Cette stabilité et la visibilité liée sont nécessaires pour assurer la continuité des missions des CCI et la qualité de l’accompagnement des entreprises sur l’ensemble du territoire.
Une nouvelle réduction, qui plus est si importante, non concertée, mettrait en risque non seulement la capacité des CCI à remplir leurs missions, mais également l’emploi au sein du réseau et la qualité du service rendu, en particulier dans les territoires ruraux et dans les petites villes qui en constituent le relais économique. De plus, cette mesure aurait également un impact sur les CMA, dont le financement dépend en grande partie des CCI.
C’est pourquoi cet amendement propose de revenir sur cette réduction supplémentaire pour les CCI et les CMA et de maintenir la trajectoire pluriannuelle votée par le Parlement et entérinée dans la loi de finances initiale pour 2024 : 525 millions d’euros de plafond de TCCI, et, en contrepartie, un prélèvement sur les fonds de roulement des CCI de 20 millions d’euros en 2026.
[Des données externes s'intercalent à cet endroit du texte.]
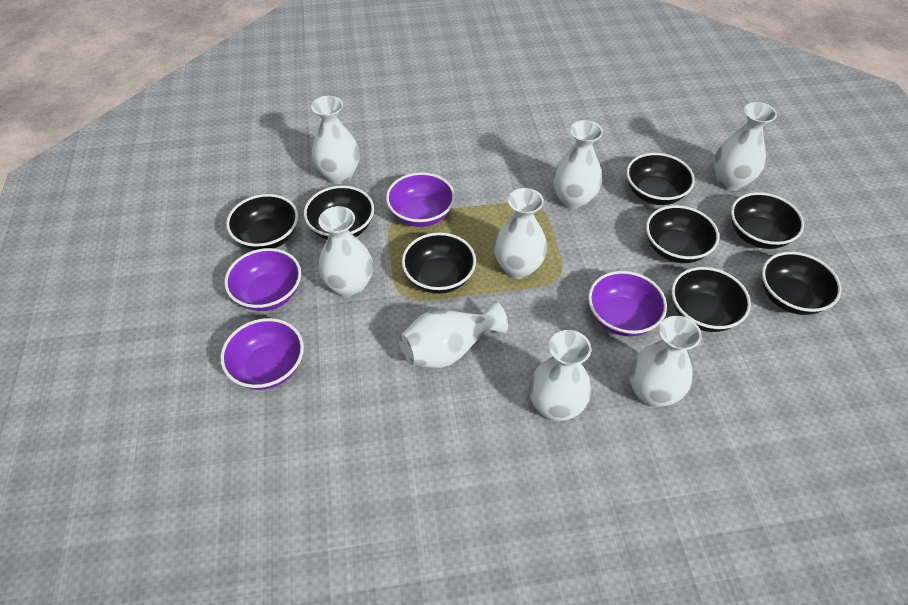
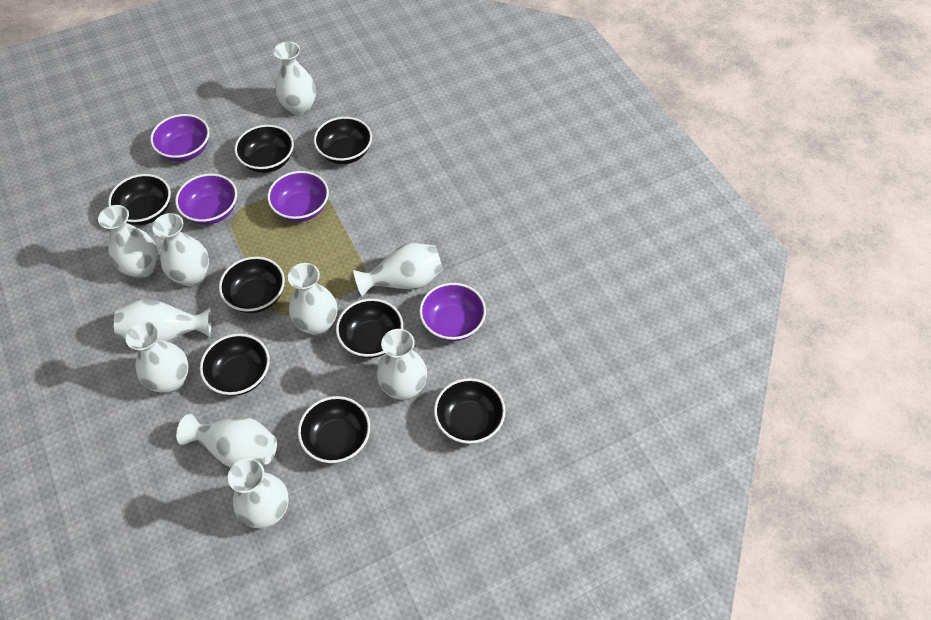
white vase: 8 -> 10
Cet amendement porté par le groupe Les Démocrates a été travaillé avec CCI France et CMA. En parallèle du maintien de cette trajectoire pluriannuelle, une trajectoire de fusion doit être établie entre les réseaux CCI et CMA pour rationaliser l’action publique au service de l’accompagnement et du soutien des entreprises à travers tous les territoires.